Since all samples are equally likely, the naive definition of probability gives
$$
P(X=k)=\frac{\binom{w}{k}\binom{b}{n-k}}{\binom{w+b}{n}}
$$
for integers `$k$` satisfying `$0 \leq k \leq w$` and `$0 \leq n-k \leq b$`.

This PMF is valid because the numerator, summed over all `$k$`, equals `$\binom{w+b}{n}$` by Vandermonde's identity (Example 1.5.3), so the PMF sums to 1 .

---

**Example (Fish Tagging and Recapture)**

A small lake contains `$50$` fish. One day a fisherman catches `$10$` of these fish and tags them so that they can be recognized if they are caught again. The tagged fish are released back into the lake. The next day the fisherman goes out and catches `$8$` fish, which are kept in the fishing boat until they are all released at the end of the day.

The second day’s fishing can be thought of as a sample of size eight taken without replacement from the fish stock.

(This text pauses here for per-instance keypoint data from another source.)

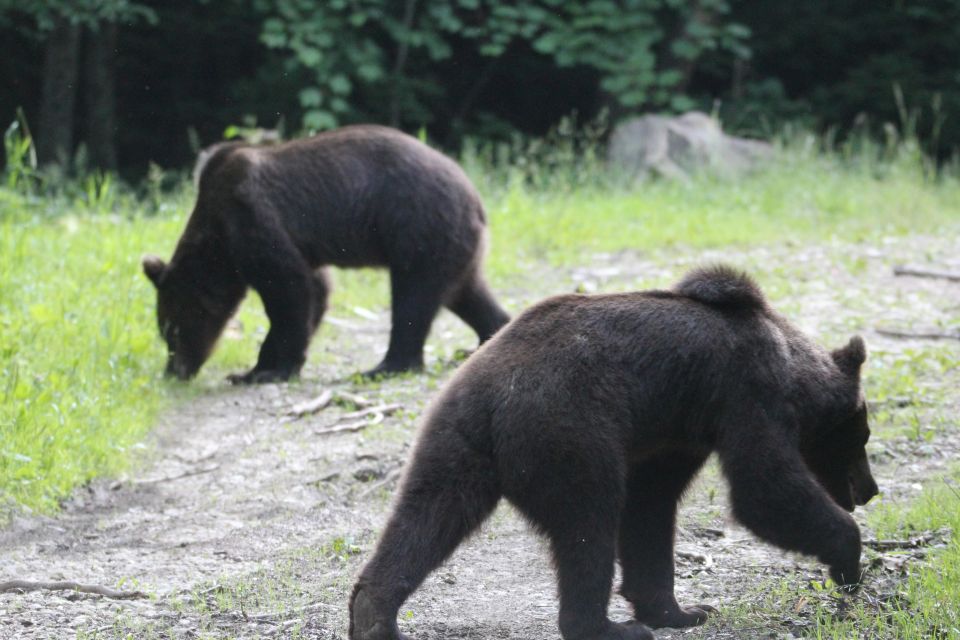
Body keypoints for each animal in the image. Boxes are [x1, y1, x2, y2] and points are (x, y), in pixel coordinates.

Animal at [142, 127, 510, 382]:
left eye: (172, 331)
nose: (174, 371)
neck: (218, 242)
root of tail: (476, 199)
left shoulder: (251, 218)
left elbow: (288, 288)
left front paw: (268, 370)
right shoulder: (298, 247)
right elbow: (314, 290)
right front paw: (253, 370)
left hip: (419, 227)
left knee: (413, 298)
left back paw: (384, 366)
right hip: (454, 245)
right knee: (467, 292)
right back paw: (484, 339)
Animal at [346, 264, 876, 640]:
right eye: (862, 437)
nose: (870, 490)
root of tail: (496, 396)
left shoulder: (676, 430)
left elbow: (651, 507)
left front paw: (684, 610)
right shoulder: (744, 394)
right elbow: (763, 488)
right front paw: (848, 564)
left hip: (455, 441)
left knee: (425, 517)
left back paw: (374, 615)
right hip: (571, 434)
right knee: (588, 523)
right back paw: (607, 627)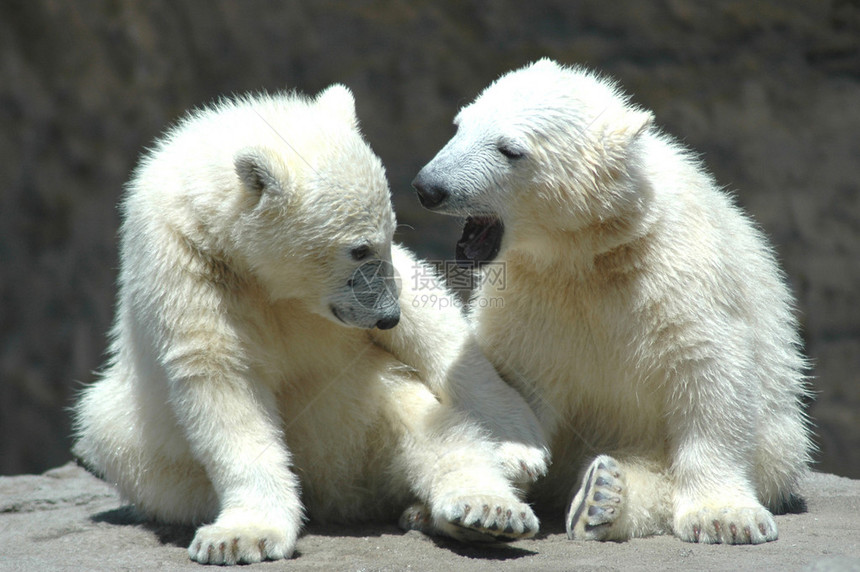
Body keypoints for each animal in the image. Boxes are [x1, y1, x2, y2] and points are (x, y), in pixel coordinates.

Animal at [70, 82, 548, 564]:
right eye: (358, 248)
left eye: (388, 236)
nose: (386, 316)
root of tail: (341, 492)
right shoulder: (189, 272)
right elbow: (223, 383)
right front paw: (240, 537)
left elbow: (433, 323)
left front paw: (521, 446)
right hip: (136, 436)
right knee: (109, 430)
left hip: (372, 404)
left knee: (431, 425)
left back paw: (483, 511)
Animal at [414, 59, 816, 544]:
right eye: (459, 127)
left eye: (510, 149)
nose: (428, 187)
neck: (592, 251)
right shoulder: (531, 295)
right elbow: (515, 375)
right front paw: (509, 464)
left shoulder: (681, 274)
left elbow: (709, 369)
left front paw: (725, 517)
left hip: (778, 437)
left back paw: (603, 496)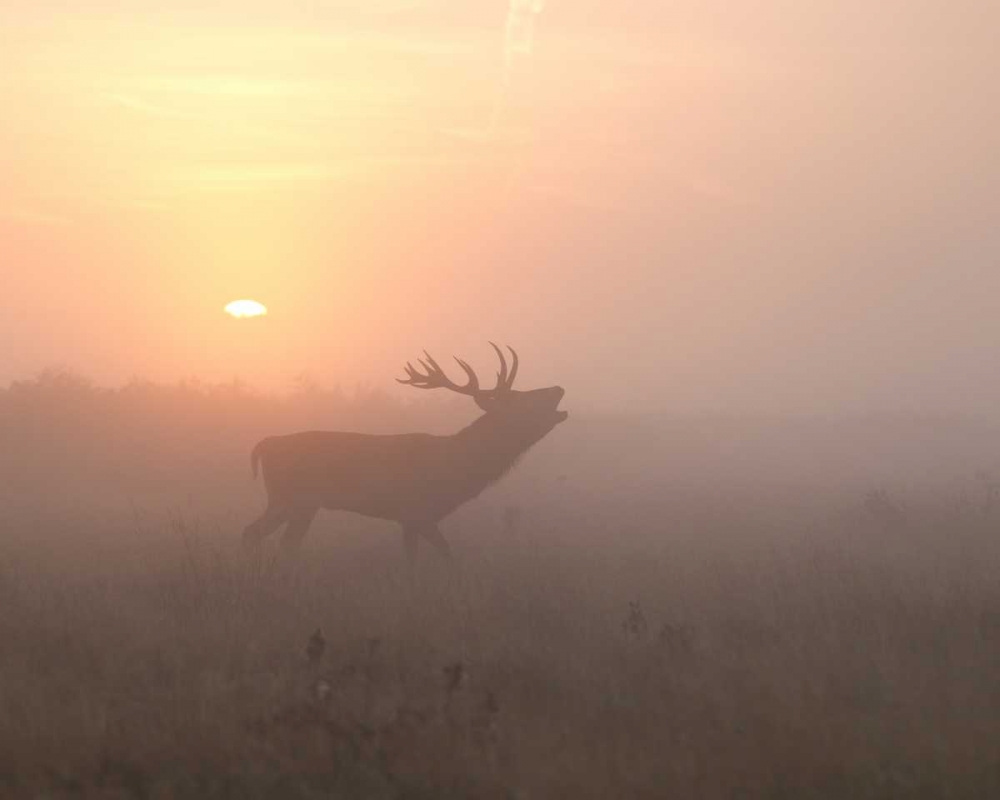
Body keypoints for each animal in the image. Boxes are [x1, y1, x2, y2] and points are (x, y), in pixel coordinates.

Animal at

The sample is taken without replacement since the fish that are caught are kept in the fishing boat until all 8 fish have been caught (thereby eliminating the possibility of the same fish being caught twice on the second day).

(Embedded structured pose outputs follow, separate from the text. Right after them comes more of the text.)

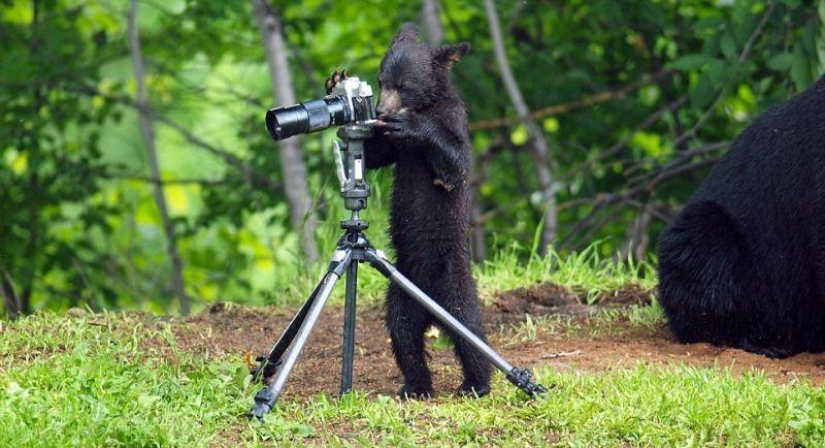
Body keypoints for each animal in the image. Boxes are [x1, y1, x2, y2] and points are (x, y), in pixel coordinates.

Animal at [356, 22, 490, 398]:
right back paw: (415, 386)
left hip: (454, 281)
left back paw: (476, 383)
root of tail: (431, 311)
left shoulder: (452, 119)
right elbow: (375, 156)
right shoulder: (397, 150)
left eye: (403, 85)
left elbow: (455, 166)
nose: (381, 112)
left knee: (468, 329)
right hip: (401, 291)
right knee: (402, 333)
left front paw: (413, 125)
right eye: (381, 80)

Consequently, given that all 50 fish are equally likely to be caught, the number of tagged fish caught on the second day, denoted by `$X$`, has a hypergeometric distribution with `$w = 10$`, `$b=N-w=50-10=40$` and `$n = 8$`.

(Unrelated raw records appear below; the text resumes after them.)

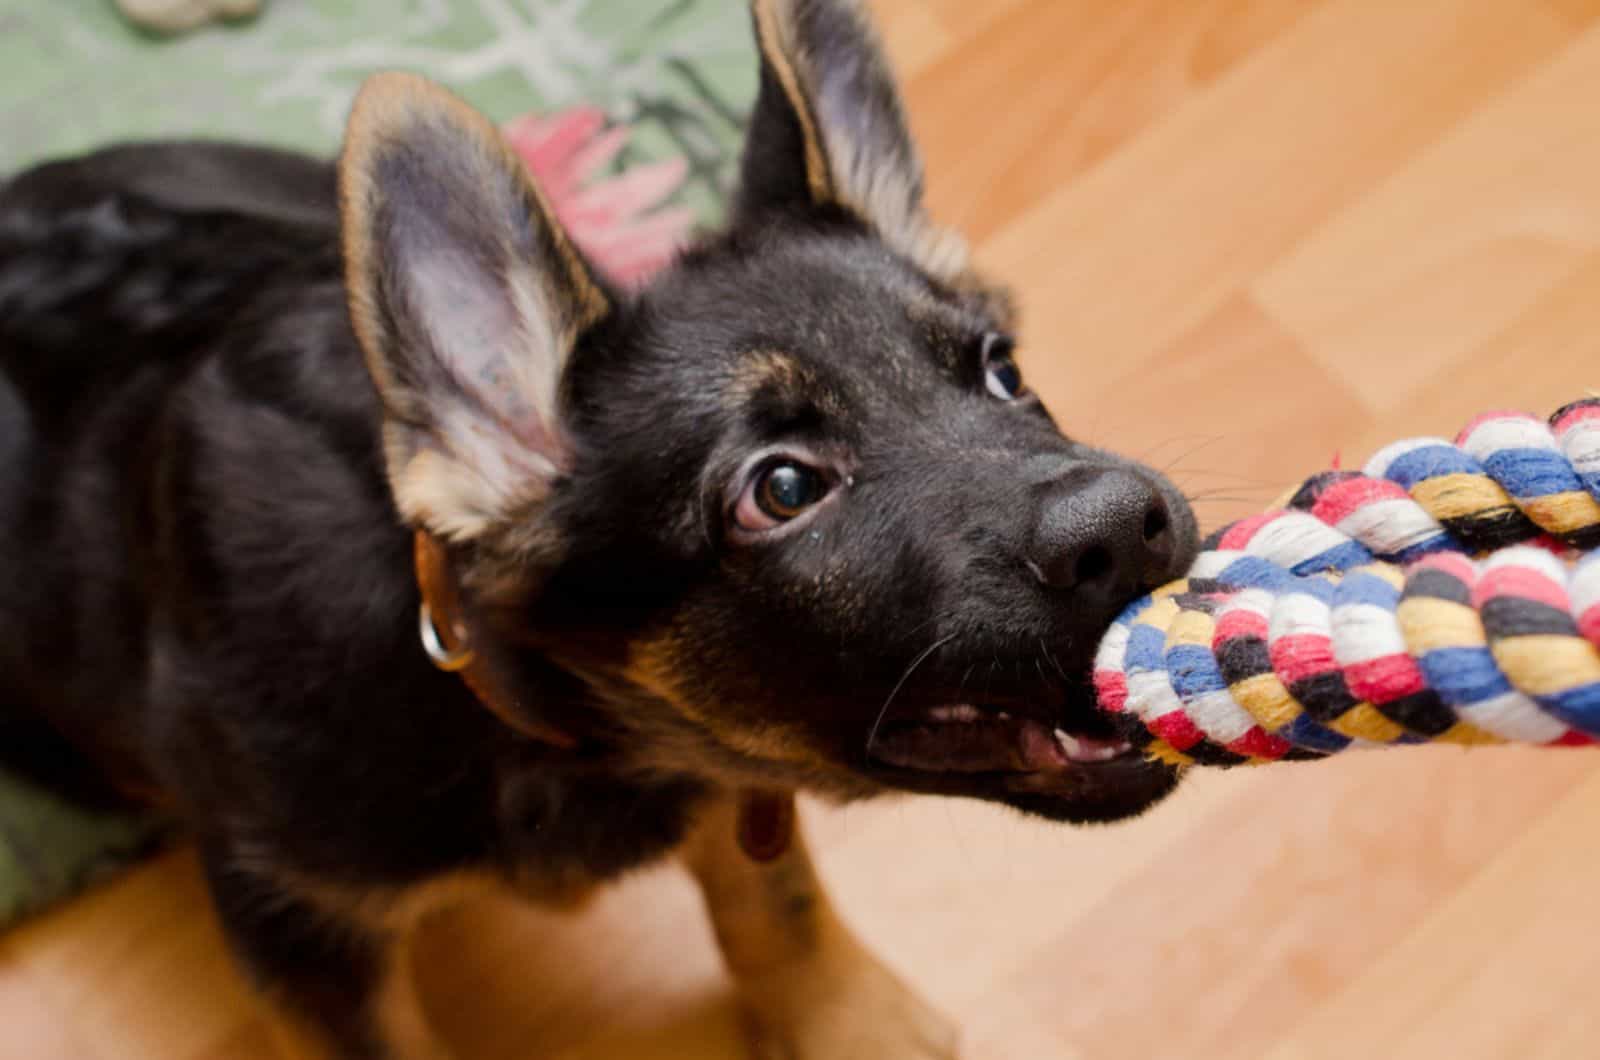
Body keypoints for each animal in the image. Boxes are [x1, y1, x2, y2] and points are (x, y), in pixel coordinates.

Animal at [0, 2, 1203, 1060]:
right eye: (780, 490)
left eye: (1001, 369)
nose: (1131, 528)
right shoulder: (296, 921)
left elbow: (778, 903)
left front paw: (847, 1026)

For example, the probability that 3 tagged fish are caught on the second day is:

`$$P(X = 3) = \frac{\binom{10}{3} \binom{40}{8-5}}{\binom{10+40}{8}}=0.147.$$`
---

**The Hypergeometric Distribution in R**

The values from the previous example:

`$k=3$` the number of white balls drawn without replacement from an urn which contains both black and white balls

`$w=10$` the number of white balls in the urn

`$b=40$` the number of black balls in the urn

`$n=8$` the number of balls drawn from the urn

``` r
k <- 3
w <- 10
b <- 40
n <- 8
dhyper(k, w, b, n)
```

```
## [1] 0.1470741
```

---

### Independence of random variables

.definition-box[Random variables `$X$` and `$Y$` are said to be **independent** if:
`$$P(X \leq x, Y \leq y) = P(X \leq x) P(Y \leq y),$$`
for all `$x,y \in \mathbb{R}.$`

In the discrete case, this is equivalent to the condition:
`$$P(X = x, Y = y) = P(X = x) P(Y = y),$$`
for all `$x,y$` with `$x$` in the support of `$X$` and `$y$` in the support of `$Y$`.
]

You can extend this definition to more than two random variables, and conditional independence.

**Example.** Roll two fair dice. Let `$X$` be the number on the first die, and `$Y$` the number on the second die, then `$X+Y$` is not independent of `$X-Y$` since

`$0 = P(X+Y = 12, X-Y = 1)\neq P(X+Y = 12) P(X-Y = 1)=\frac{1}{36}\cdot\frac{5}{36}.$`

---

## Additional Practice Problems*
.footnote[*Solutions will be discussed in lecture, if time permits.]

**1.** Suppose 70% of all purchases in a certain store are made with credit card. Let `$X$` denote the number of credit card uses in the next 10 purchases. Find the probability `$P(5 \leq X \leq 8)$`.

**2** A company receives 60% of its orders online. Within a collection of 18 independently placed orders, what is the probability that

(a) between eight and ten of the orders are received online?

(b) no more than four of the orders are received online?

**3.** A jury of 12 people is selected at random from a group of 16 men and 18 women. What is the probability that the jury contains exactly 7 women?

**4.** Twelve refrigerators have been returned to the distributor because of a high-pitched oscillating noise. Suppose that four of the 12 have a defective compressor and the rest less-serious problems. Six refrigerators are selected at random for problem identification. Let `$X$` be the number of those found with a defective compressor. Find `$P(X = 3)$`.